He’d learned a particular expression on her face that she hadn’t made before.
“When you were talking about the painting, the Nocturne,” he clarified when she arched a brow, waiting. “I learned… something.”
She wasn’t impressed. “I don’t think it counts as learning it if you don’t know what you learned.”
“Well, I observed something that I suspect I’ll understand later. Maybe around conversation number four,” he guessed.
She watched him for a second, contemplating something, and then held out her hand.
“Give me your phone,” she said, and he dug it out of his pocket, settling it in her palm. She glanced down, shaking her head. “No password, huh?”
“Not too many secrets,” he said as she pulled up his contacts.
“Doubt that,” she murmured, and typed in what was ostensibly her phone number. “There,” she said, handing it back to him after calling the number she’d inputted. “This counts, by the way,” she added, glancing at him. He’d noticed that her expressions were more disarming the less thought she seemed to put into them, and this one was more reactionary than most. “This was conversation number two.”
“Right,” he said. That was fair. They’d both learned something, which met the necessary parameters.
“I don’t like surprises,” she told him. “I want to know about the next one in advance.”
That, too, was an understandable impulse.
“Why don’t you pick the next one?” he suggested.
She considered it.
“Tomorrow night,” she said. “Meet me outside? Around eight.”
He mentally rearranged his schedule, forming the usual points of mundanity around a new apex.
“Yes, I can do that,” he said, and she nodded, turning around.
“See you tomorrow,” she said, wandering away from him again.
“You really don’t like crowded places,do you?”Regan asked Aldo, watching him uncomfortably take a seat. He was wearing the usual black jeans with the worn leather jacket, which made slightly more sense now that they were in a cocktail bar in River North instead of the museum. He hadn’t brought his backpack, thankfully, but the curls of his hair were tousled and twisted in complete disarray, helmet-shaped. She guessed he’d ridden over immediately after a shower.
“I don’t love crowds,” he said, “but no one does.” He glanced around before picking up a menu. “What are you drinking?”

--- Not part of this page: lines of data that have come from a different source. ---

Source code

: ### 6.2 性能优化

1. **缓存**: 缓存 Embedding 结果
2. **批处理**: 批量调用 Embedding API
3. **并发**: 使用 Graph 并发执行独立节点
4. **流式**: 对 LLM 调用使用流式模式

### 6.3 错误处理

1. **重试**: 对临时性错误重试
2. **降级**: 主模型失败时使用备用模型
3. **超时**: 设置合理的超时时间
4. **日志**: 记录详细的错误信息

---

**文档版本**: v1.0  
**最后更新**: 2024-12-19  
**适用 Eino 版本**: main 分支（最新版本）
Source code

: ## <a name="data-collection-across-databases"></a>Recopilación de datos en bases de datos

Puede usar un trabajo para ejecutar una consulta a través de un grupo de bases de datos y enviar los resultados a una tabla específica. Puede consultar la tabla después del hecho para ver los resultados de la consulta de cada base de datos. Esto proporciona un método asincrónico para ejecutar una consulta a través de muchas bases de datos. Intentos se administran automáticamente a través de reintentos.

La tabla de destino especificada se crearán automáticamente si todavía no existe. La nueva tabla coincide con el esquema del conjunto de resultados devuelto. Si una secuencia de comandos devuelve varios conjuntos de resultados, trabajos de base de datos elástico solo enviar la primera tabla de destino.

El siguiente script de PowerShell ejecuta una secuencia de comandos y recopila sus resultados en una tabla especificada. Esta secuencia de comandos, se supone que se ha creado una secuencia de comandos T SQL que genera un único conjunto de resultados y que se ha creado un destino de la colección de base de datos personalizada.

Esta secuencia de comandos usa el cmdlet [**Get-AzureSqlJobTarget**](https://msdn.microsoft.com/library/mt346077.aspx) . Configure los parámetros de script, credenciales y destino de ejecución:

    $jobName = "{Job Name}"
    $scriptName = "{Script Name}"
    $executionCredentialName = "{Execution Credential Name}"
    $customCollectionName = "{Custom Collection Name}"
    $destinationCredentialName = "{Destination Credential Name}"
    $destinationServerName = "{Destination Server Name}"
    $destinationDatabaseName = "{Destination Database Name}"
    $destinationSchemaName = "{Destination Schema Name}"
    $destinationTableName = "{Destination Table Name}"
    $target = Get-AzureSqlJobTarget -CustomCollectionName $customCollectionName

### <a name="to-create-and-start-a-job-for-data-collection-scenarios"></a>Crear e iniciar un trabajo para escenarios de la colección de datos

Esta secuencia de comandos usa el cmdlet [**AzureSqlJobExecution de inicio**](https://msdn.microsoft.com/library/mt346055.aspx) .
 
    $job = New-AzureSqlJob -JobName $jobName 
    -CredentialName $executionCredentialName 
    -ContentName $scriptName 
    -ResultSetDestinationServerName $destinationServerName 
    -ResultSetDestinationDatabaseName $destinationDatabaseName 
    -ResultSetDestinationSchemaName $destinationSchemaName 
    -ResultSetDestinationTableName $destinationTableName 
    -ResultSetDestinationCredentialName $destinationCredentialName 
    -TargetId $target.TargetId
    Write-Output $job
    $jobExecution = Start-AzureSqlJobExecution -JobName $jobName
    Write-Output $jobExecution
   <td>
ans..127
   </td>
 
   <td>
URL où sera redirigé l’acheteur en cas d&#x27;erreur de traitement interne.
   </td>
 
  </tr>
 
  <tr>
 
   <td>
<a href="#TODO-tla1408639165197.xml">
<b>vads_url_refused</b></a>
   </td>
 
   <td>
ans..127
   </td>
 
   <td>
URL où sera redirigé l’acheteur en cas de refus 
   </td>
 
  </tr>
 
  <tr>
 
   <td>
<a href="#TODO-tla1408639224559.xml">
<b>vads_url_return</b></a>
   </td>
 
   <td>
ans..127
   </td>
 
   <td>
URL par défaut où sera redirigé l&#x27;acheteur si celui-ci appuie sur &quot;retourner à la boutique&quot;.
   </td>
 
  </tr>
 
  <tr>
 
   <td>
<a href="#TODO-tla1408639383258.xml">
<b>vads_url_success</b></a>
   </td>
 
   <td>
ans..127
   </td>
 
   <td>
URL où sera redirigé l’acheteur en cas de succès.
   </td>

She typically liked to be a mirror of whoever she was with. “Not sure. What do you have in mind?”
She figured beer, maybe hard liquor. Or maybe he was the sort of Italian who exclusively drank negronis. “The bottle selection is better than the glasses,” he said, gesturing to the wine list. “Have any interest in splitting one?”
“What did you have in mind?”
He scanned the list, his gaze darting briefly to the side as someone passed his chair, and then he shifted closer to Regan, somewhat unsuccessfully. “The Barbera,” he said, passing the wine list towards her.
Red wine. Interesting.
“Sounds perfect,” she said.
“You’re lying,” he noted. “You prefer white?”
She did.
“The red is fine,” she said, and his mouth twitched slightly.
“We don’t have t-”
“It’s fine,” she repeated. “Besides, maybe I’ll learn something about you by drinking it.”